_TASK SET_.
- a) In the post on independent study contract writing tips, what are the two "meaty" parts of an ISC?
- b) Reproduce the post on independent study contract writing tips from "If you’re a" to "want to do.".

_EXCERPT_.
■ ■ ■ ■
Independent Study Contract writing tips

25 Jan 21

teaching

Many students here at the ANU School of Computing take a capstone project at the end of their undergraduate degree. There are a few different variations (e.g. half-year vs full-year, “research” vs “implementation”, etc.), but overall these projects are a chance for students to put together all the skills they’ve learned in their degree program in a supervised project where they’re the boss.

To take on one of these project, students need to find a supervisor, decide on a project and sign an independent study contract (ISC). While these ISCs could be seen as a tick-and-flick waste of time, when done well they’re an important part of the project.

If you’re a student writing an ISC (at the ANU School of Computing at least) there two “meaty” parts to your ISC: the project description, and the learning outcomes. Putting some hard work into those parts at the beginning of your project is totally worth it. Your supervisor can (and should!) help you out, but it’s your project, and you should make sure it reflects the project you want to do.
■ ■ ■ ■
Dataset entries:

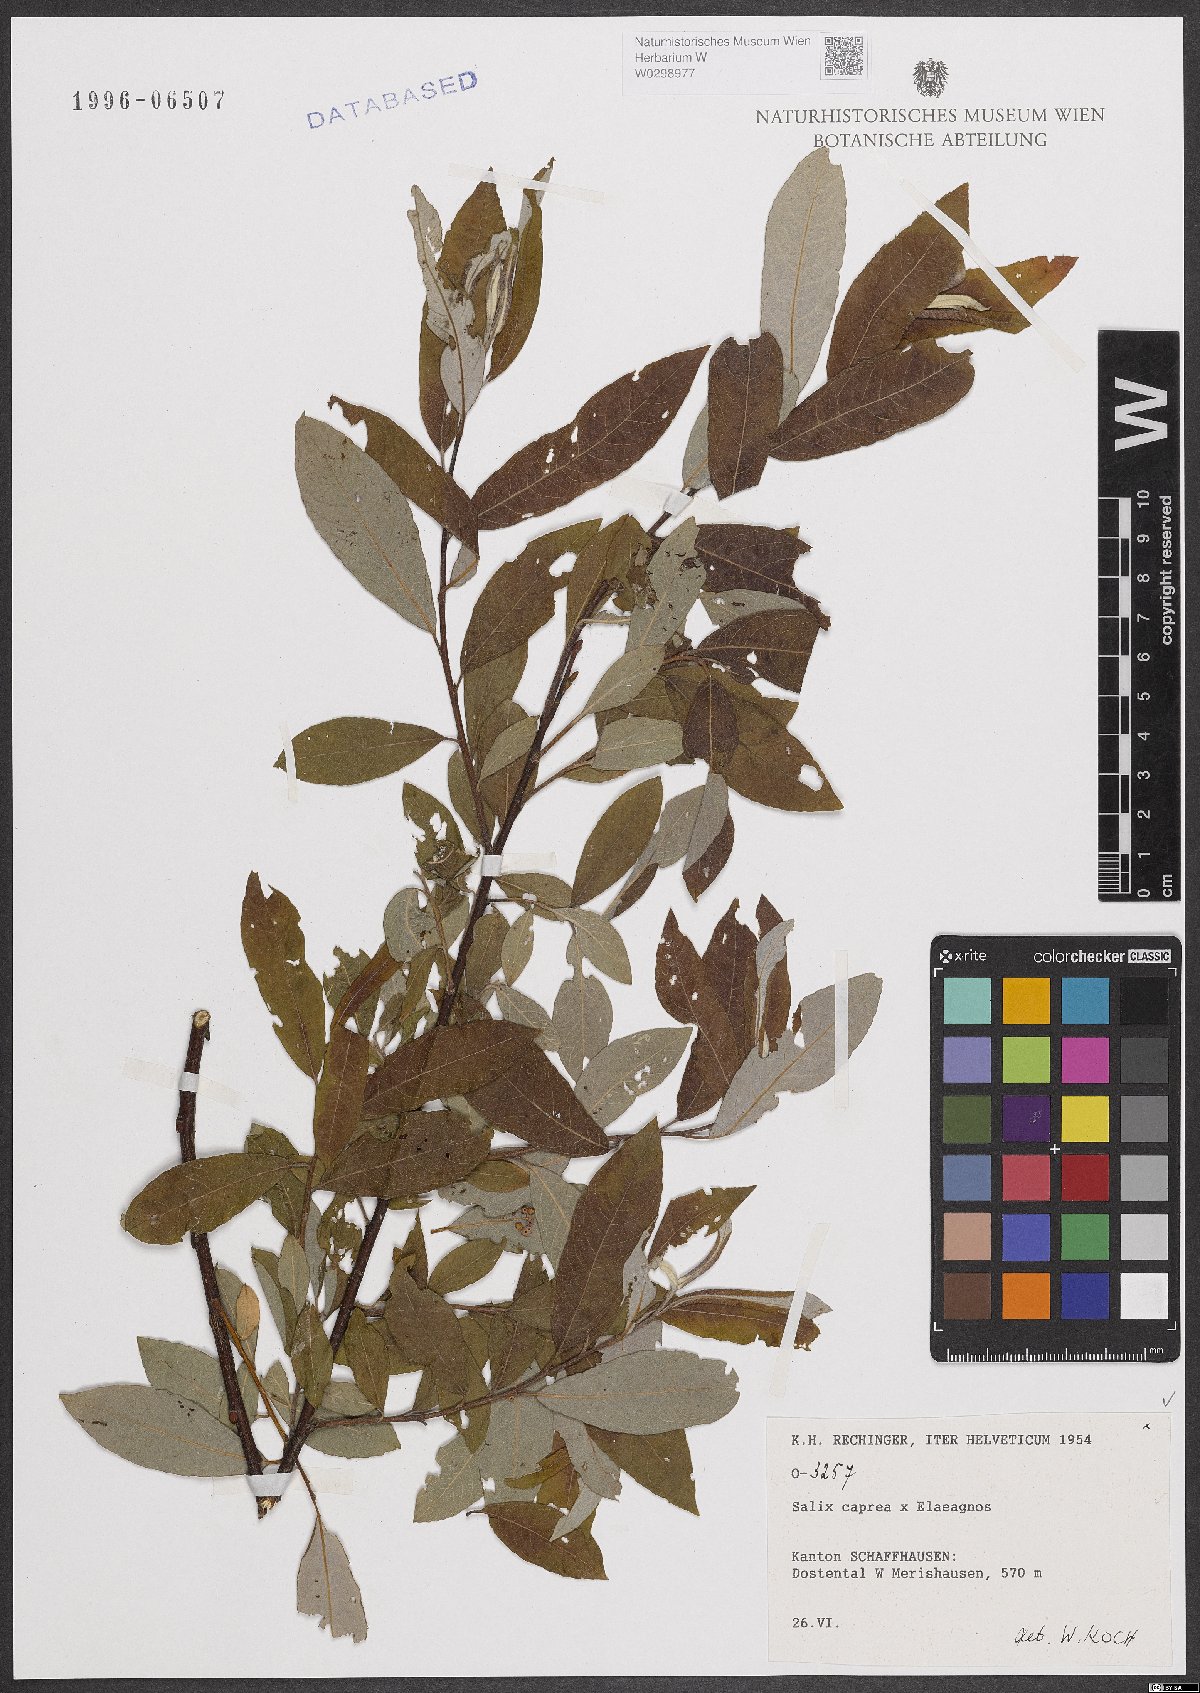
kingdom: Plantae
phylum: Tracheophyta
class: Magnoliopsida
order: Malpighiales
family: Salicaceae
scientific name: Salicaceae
■ ■ ■ ■
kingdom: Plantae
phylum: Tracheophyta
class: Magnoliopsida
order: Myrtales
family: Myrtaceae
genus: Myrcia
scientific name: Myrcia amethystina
■ ■ ■ ■
_SOLUTIONS TO THE TASKS_.
- a) The project description and the learning outcomes.

- b)
If you’re a student writing an ISC (at the ANU School of Computing at least) there two “meaty” parts to your ISC: the project description, and the learning outcomes. Putting some hard work into those parts at the beginning of your project is totally worth it. Your supervisor can (and should!) help you out, but it’s your project, and you should make sure it reflects the project you want to do.